At a recent Heirs Together meeting, Pastor pointed out that a wise wife should be "excited" and "celebrate" when her husband enlists her help because it is a sign that her husband trusts her.
Has your husband taken on a task and you offered your unsolicited assistance to “help” him get it completed? Have you reminded him to complete a task you thought he would otherwise forget? When he started the task, did you stand over his shoulder, making sure that he did it correctly? Do you offer your opinion on how he interacts with the children when they are in his care? When he is driving and you think he is lost, do you try to give him directions? Do you make decisions that affect your family, only informing your husband when you think he needs to know?

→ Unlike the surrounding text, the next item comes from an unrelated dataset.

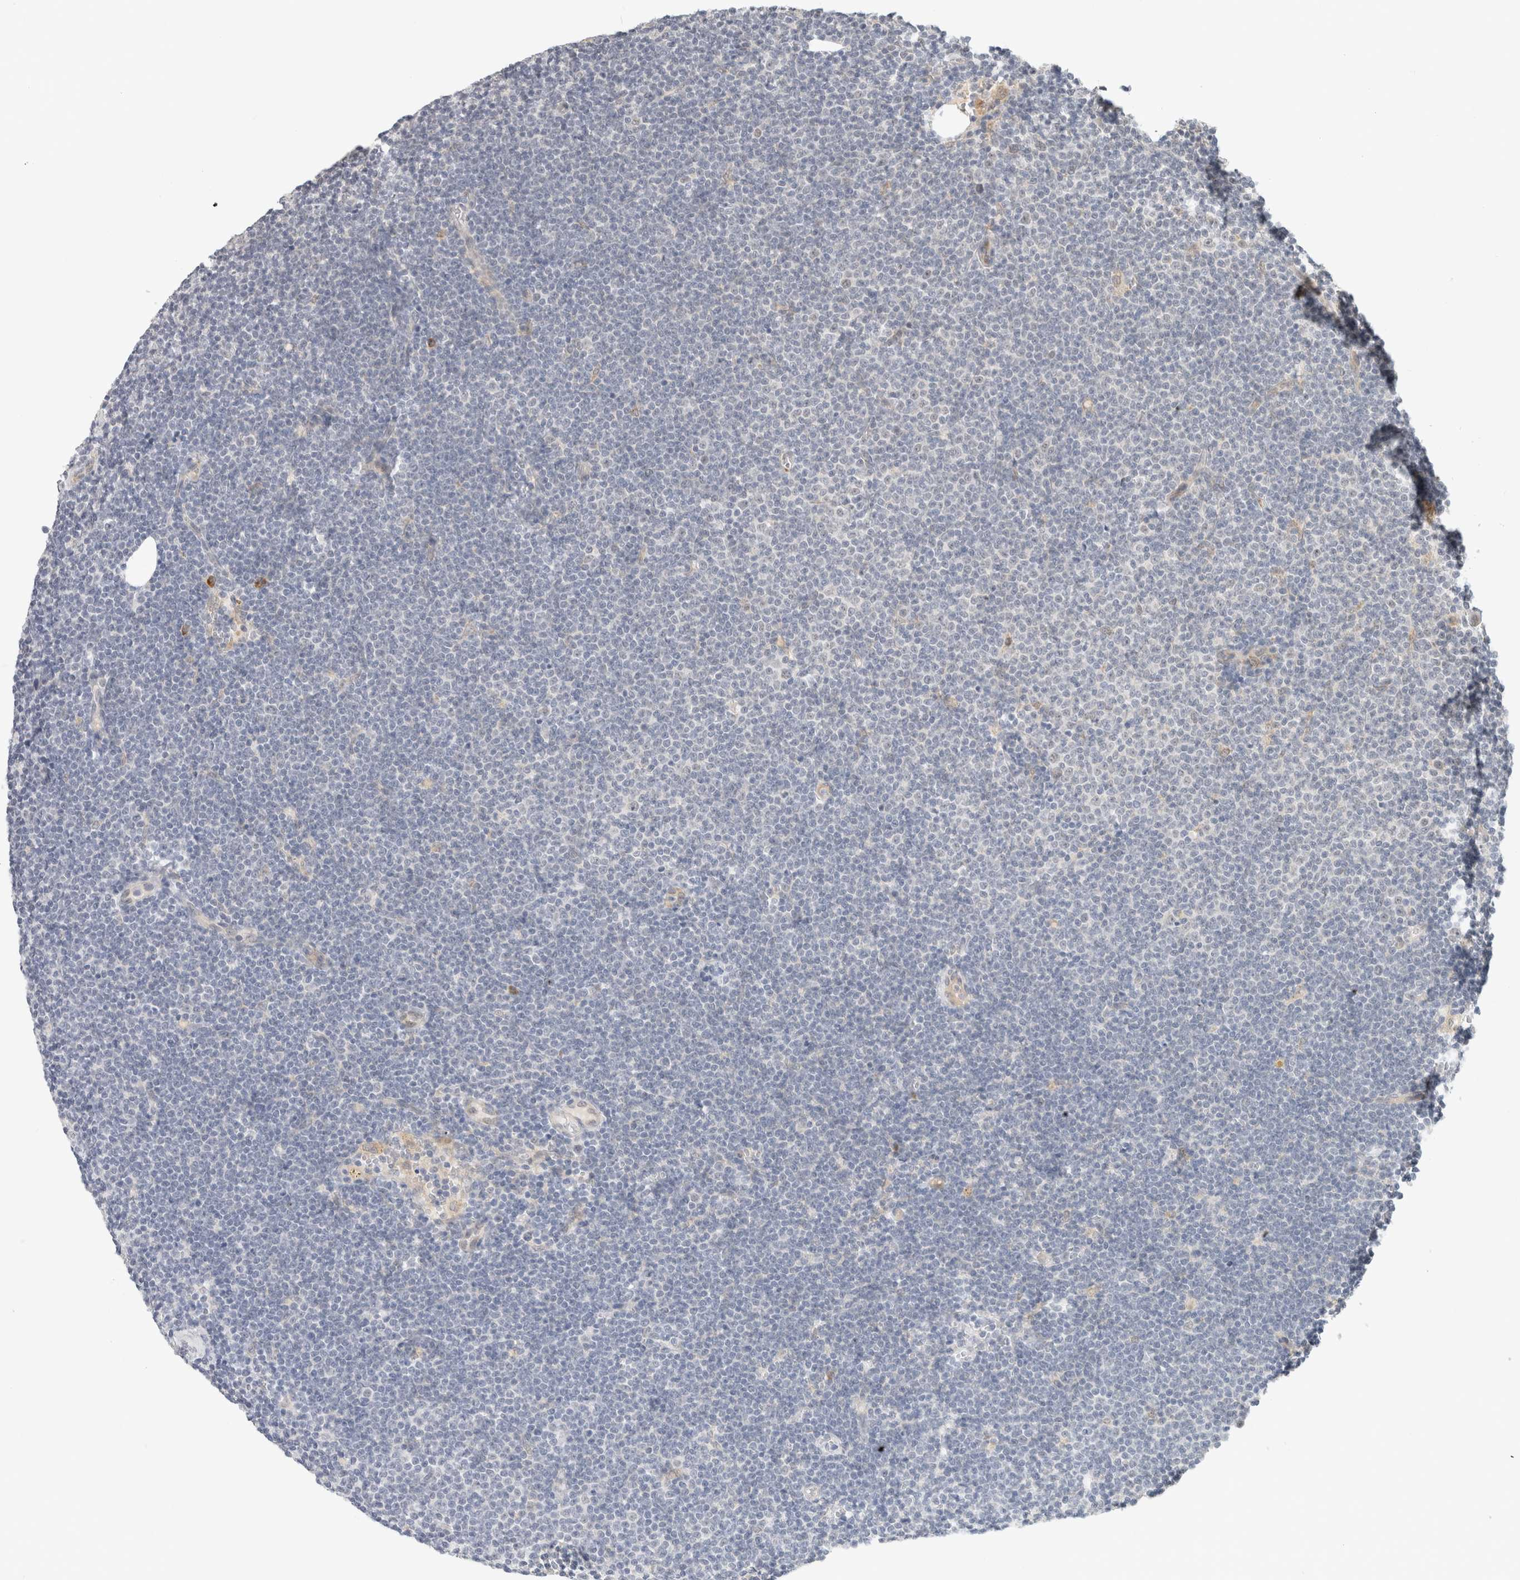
{"staining": {"intensity": "negative", "quantity": "none", "location": "none"}, "tissue": "lymphoma", "cell_type": "Tumor cells", "image_type": "cancer", "snomed": [{"axis": "morphology", "description": "Malignant lymphoma, non-Hodgkin's type, Low grade"}, {"axis": "topography", "description": "Lymph node"}], "caption": "Immunohistochemistry histopathology image of human lymphoma stained for a protein (brown), which exhibits no staining in tumor cells.", "gene": "HDLBP", "patient": {"sex": "female", "age": 53}}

When your husband does ask for your assistance, do you get an attitude or give him lip because you think the task is too minimal or mundane?
If you answered yes to any of these questions, perhaps you are the nagging nurse of (insert your last name here) Hospital.
Husbands have so many responsibilities as the Head of our Household. Not only does he have to answer to God, he also wants to please you. What a role!
Going forward, instead of questioning the “why” or giving your husband an attitude, embrace the fact that he trusts you enough to ask for help in the first place (and that by doing so, he trusts that you will complete the task).
Additionally, don’t be the nagging nurse looking over your husband’s shoulder and offering unwanted assistance. Instead, simply ask him if you can help. Respect his answer, Wise Wife. “No” really does mean “no”.
Remember, a Wise Wife helps when asked! If you apply this, you are building your house!